(Scene geometry reasoning data)
>>

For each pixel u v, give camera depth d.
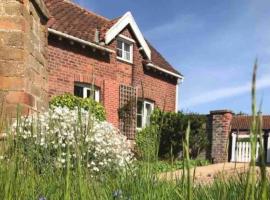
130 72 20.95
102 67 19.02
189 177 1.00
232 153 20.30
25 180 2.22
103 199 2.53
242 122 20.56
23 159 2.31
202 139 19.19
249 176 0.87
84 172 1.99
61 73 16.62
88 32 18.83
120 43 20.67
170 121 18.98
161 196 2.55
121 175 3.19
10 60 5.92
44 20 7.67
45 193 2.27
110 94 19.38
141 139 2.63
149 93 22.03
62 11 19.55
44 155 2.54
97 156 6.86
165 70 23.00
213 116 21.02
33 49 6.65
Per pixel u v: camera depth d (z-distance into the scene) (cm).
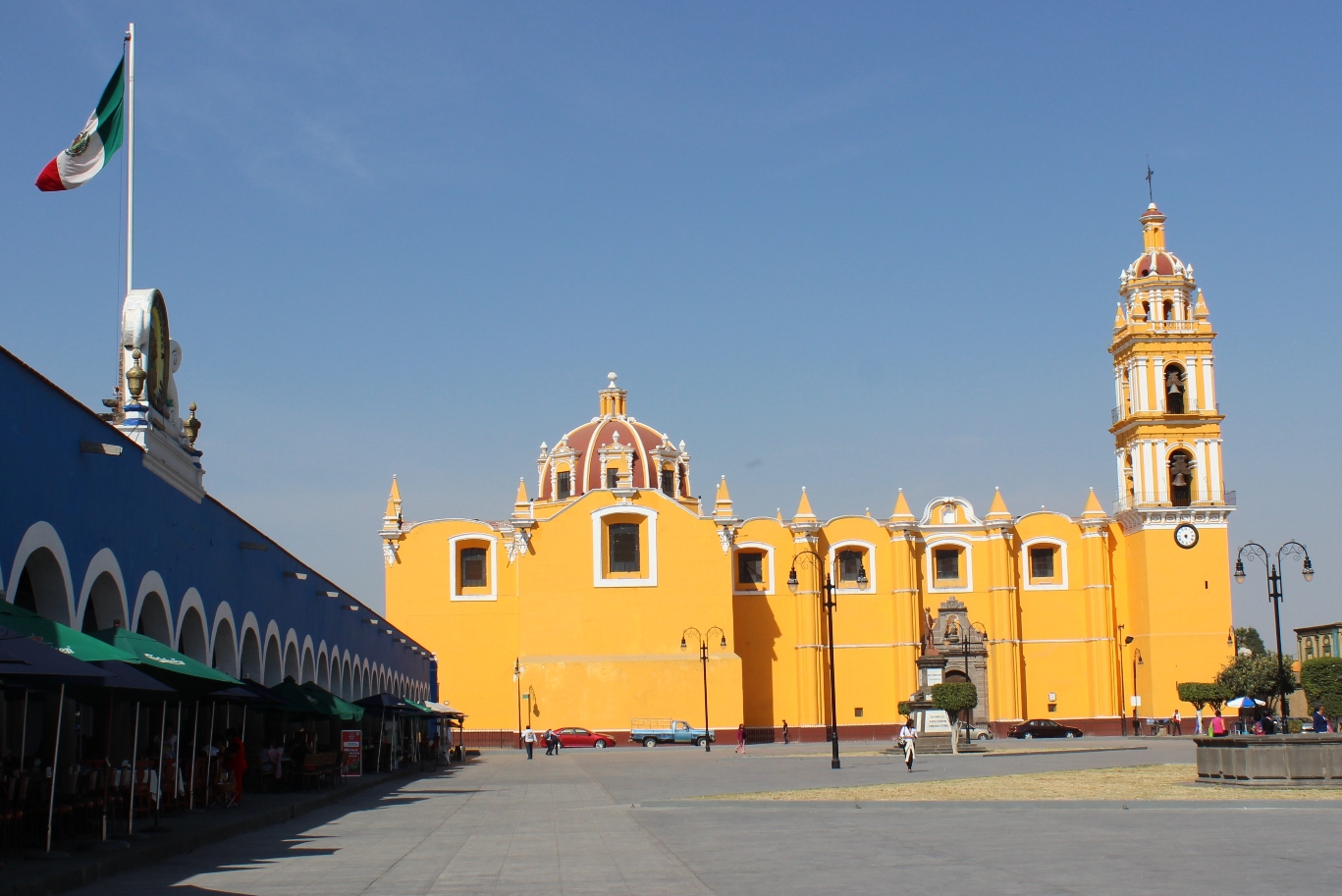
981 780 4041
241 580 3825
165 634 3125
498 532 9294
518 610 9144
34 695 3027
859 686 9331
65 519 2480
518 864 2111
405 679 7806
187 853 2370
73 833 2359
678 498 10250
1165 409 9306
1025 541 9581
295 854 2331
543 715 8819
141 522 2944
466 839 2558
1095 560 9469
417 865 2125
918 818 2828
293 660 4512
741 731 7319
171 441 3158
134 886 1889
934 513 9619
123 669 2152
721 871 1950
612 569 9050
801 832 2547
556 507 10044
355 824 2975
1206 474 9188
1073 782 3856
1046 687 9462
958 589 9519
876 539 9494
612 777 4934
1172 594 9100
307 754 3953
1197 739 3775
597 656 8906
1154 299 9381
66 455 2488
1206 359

<<

## [Task brief]
Reprint the data verbatim, pictures excluded.

## [Task response]
For each pixel u v, give camera depth d.
130 72 20.95
102 67 19.02
189 177 1.00
232 153 20.30
25 180 2.22
103 199 2.53
242 122 20.56
23 159 2.31
202 139 19.19
249 176 0.87
84 172 1.99
61 73 16.62
88 32 18.83
120 43 20.67
170 121 18.98
161 196 2.55
121 175 3.19
10 60 5.92
44 20 7.67
45 193 2.27
110 94 19.38
141 139 2.63
149 93 22.03
62 11 19.55
44 155 2.54
97 156 6.86
165 70 23.00
213 116 21.02
33 49 6.65
Per pixel u v: camera depth d (z-distance into the scene) (cm).
981 780 4041
241 580 3825
165 634 3125
498 532 9294
518 610 9144
34 695 3027
859 686 9331
65 519 2480
518 864 2111
405 679 7806
187 853 2370
73 833 2359
678 498 10250
1165 409 9306
1025 541 9581
295 854 2331
543 715 8819
141 522 2944
466 839 2558
1095 560 9469
417 865 2125
918 818 2828
293 660 4512
741 731 7319
171 441 3158
134 886 1889
934 513 9619
123 669 2152
721 871 1950
612 569 9050
801 832 2547
556 507 10044
355 824 2975
1206 474 9188
1073 782 3856
1046 687 9462
958 589 9519
876 539 9494
612 777 4934
1172 594 9100
307 754 3953
1197 739 3775
597 656 8906
1154 299 9381
66 455 2488
1206 359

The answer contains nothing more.